**Task instructions:** Rewrite the listing starting with the line that contains "right shoulder: (782, 177, 10)" and going on through the line that contains "right knee: (934, 339, 8)", multiplying every keypoint value (x, y, and depth) by 1.8 and rounding to whole numbers, halves up. Reproduce only those lines, with the person box lines unchanged.

**Study material:**
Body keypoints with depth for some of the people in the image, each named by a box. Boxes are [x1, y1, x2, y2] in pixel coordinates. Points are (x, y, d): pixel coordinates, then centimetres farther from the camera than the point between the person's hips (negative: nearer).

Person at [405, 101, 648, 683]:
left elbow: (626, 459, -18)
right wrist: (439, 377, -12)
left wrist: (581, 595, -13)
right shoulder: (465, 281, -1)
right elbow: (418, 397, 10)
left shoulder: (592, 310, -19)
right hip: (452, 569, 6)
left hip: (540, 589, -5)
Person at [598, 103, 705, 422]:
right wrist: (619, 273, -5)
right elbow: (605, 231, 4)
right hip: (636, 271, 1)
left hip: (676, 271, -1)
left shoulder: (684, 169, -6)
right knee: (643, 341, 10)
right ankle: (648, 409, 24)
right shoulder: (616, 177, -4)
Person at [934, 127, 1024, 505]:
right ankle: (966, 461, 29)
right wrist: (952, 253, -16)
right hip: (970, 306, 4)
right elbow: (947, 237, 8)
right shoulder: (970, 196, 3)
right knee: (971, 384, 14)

--

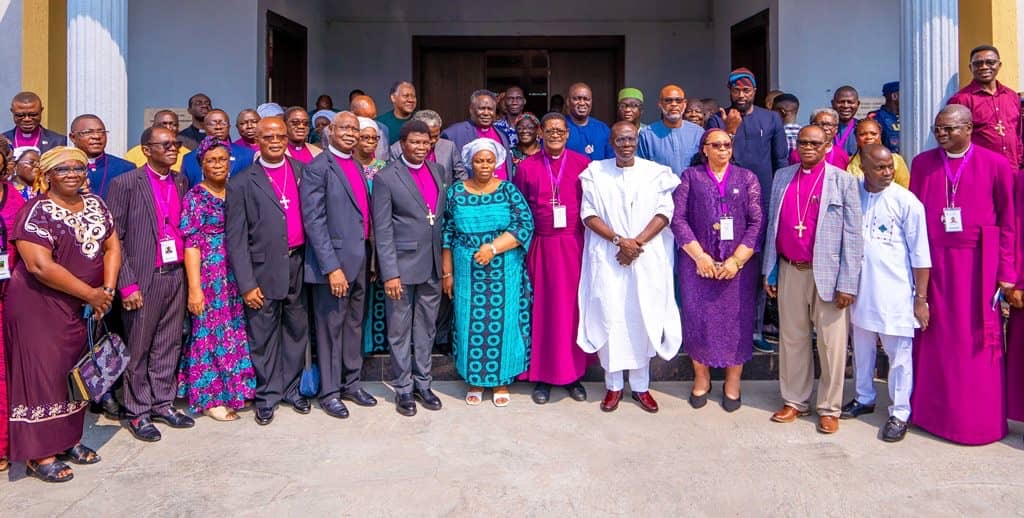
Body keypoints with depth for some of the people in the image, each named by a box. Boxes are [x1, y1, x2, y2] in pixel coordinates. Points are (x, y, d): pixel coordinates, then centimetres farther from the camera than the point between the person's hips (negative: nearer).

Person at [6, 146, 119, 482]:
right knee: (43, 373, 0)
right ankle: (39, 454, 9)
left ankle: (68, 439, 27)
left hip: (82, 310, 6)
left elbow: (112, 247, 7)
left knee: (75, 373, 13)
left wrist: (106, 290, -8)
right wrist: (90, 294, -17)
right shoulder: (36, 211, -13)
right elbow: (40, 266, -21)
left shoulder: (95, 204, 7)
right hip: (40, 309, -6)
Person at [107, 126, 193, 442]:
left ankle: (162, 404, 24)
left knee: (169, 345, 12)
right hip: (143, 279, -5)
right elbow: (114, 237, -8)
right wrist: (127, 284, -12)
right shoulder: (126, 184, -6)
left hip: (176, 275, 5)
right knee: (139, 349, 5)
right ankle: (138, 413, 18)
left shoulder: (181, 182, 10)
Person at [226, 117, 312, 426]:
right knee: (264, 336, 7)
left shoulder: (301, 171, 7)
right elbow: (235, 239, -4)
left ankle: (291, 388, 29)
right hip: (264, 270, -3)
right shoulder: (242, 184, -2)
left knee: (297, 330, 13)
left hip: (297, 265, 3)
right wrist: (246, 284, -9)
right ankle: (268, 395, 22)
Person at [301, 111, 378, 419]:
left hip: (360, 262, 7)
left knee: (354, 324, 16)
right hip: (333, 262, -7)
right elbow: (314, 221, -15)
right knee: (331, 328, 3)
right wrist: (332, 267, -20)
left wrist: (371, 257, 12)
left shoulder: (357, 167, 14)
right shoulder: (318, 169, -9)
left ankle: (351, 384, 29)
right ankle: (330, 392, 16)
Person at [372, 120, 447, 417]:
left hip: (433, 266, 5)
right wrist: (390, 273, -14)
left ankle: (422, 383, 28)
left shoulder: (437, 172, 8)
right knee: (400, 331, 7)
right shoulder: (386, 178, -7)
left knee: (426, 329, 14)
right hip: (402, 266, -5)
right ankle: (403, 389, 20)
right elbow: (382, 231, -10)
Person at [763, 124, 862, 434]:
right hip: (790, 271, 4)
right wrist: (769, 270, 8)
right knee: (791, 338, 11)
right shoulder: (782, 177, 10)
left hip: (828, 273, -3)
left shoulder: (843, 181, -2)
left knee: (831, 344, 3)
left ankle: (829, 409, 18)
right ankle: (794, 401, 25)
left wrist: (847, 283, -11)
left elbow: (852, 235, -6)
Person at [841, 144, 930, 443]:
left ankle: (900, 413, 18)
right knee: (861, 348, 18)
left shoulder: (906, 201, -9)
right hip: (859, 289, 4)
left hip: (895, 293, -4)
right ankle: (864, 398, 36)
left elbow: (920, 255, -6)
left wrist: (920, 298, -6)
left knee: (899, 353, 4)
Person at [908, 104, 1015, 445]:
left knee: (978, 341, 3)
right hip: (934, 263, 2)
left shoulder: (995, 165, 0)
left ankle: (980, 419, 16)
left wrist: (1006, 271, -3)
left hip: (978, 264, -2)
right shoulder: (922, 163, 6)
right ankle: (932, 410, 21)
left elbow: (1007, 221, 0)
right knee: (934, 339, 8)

**Expected answer:**
right shoulder: (1408, 319, 18)
left hip: (1490, 491, -5)
left shoulder: (1517, 326, -4)
left knee: (1496, 619, 5)
left ankle: (1492, 736, 32)
right ankle: (1429, 722, 45)
left wrist: (1525, 509, -20)
left elbow: (1534, 423, -11)
Person at [841, 144, 930, 443]:
left ankle: (1620, 743, 32)
right knee: (1550, 626, 32)
left shoulder: (1631, 362, -16)
right hip: (1546, 520, 7)
left hip: (1611, 527, -7)
right ankle: (1555, 716, 65)
left elbow: (1656, 459, -11)
left wrist: (1656, 536, -11)
left knee: (1618, 635, 7)
Person at [908, 104, 1015, 445]:
left knee: (1760, 614, 5)
right hip: (1681, 473, 4)
left shoulder: (1791, 297, 0)
left ankle: (1764, 754, 29)
left wrist: (1811, 488, -5)
left hip: (1760, 475, -4)
right shoulder: (1660, 293, 11)
right ankle: (1678, 738, 38)
left elbow: (1813, 398, 0)
right knee: (1681, 610, 14)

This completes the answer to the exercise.